Well, I’m not sure if lack of courtesy is exclusively a young people’s problem. I have a suspicion that it is laziness that’s at work here. Writing an email, making a call- they take an investment of energy, however little it is, why bother when there’s no point? I suppose thats the reasoning behind it. But you’re right, in that case, it is discourteous. If I was feeling particularly malicious, I’d sign them up for spam.

I think you misunderstood what I was trying to get across when wrote that quote, or perhaps I just didn’t communicate it effectively. Let me rephrase and elaborate: it is not so much a failure (even though it really is,) as it is a learning experience. The emphasis is not on failure, it is that you still got something out of it. Look at it optimistically.

As for competitive value, I understand your position on it very well, having read your posts on the matter. Initially, I was going to write a long ass essay on why women have every right to be picky, on biological, and essentially, logical grounds. But you know what? Screw that. I think you already know why women are choosey. Men are too. I am too. You’ve already pointed out that you’re an exception.

And with that established, I really can’t say much for you. I can only speak for myself- I like beautiful women more than anything else. Call me superficial, but I don’t see why I should settle for anything less and be suckered, if I am going to work my ass off to become successful. Do I care about a woman’s personality and values? Of course I do! But they’ve gotta be good looking, because that is first and foremost, what makes a woman.

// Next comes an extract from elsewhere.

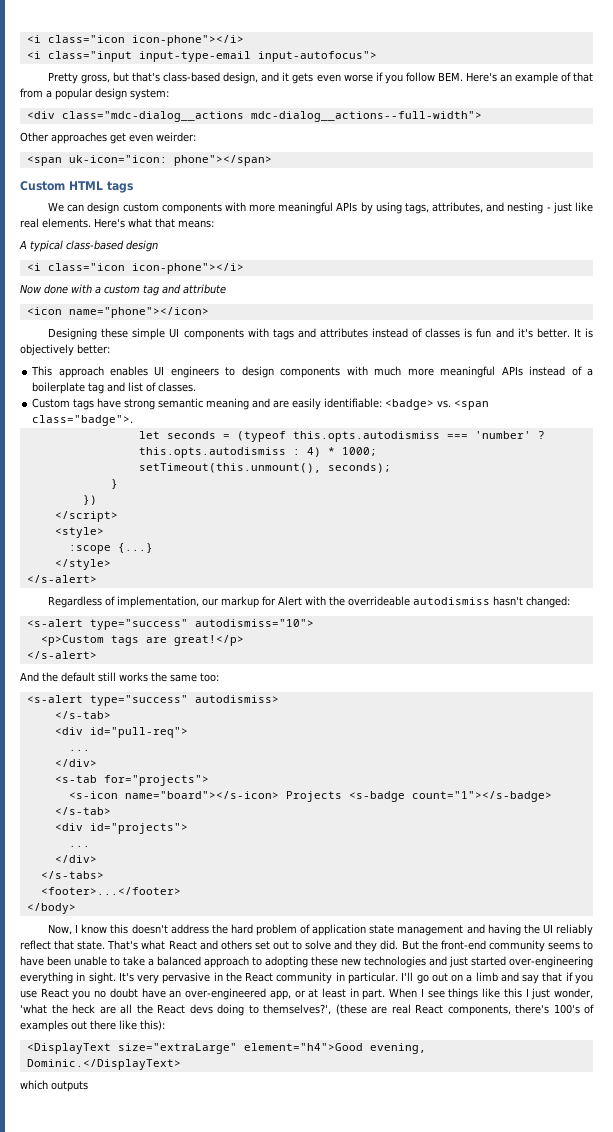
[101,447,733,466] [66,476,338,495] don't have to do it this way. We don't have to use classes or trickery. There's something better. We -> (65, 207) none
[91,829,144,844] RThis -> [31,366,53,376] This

It’s late. I spent an unusually long amount of time writing very little in this reply and I’m pretty fatigued. I’m sure I’ve missed quite a few important points- but it’s clear that we have pretty different beliefs on the matter. I can only hope that you find what you are looking for, and as for myself, I’m not that bothered. The only thing that bothers me is that socioeconomic stratification exists, but I also realize that it’s a fact of life… and that’s why I’ve gotta be a man and work my ass off to get what I want.

Reply

7 Wistful Writer April 10, 2009 at 1303

Right you are friend…at the end of the day, it boils down to my idealism and refusal to bend to what I deem to be the bullshit system that runs the world. Shall I become a martyr? Perhaps. I don’t know if it’s worth it…but therein lies the difficulty of life: making decisions whose outcome cannot be seen for an undetermined length of time.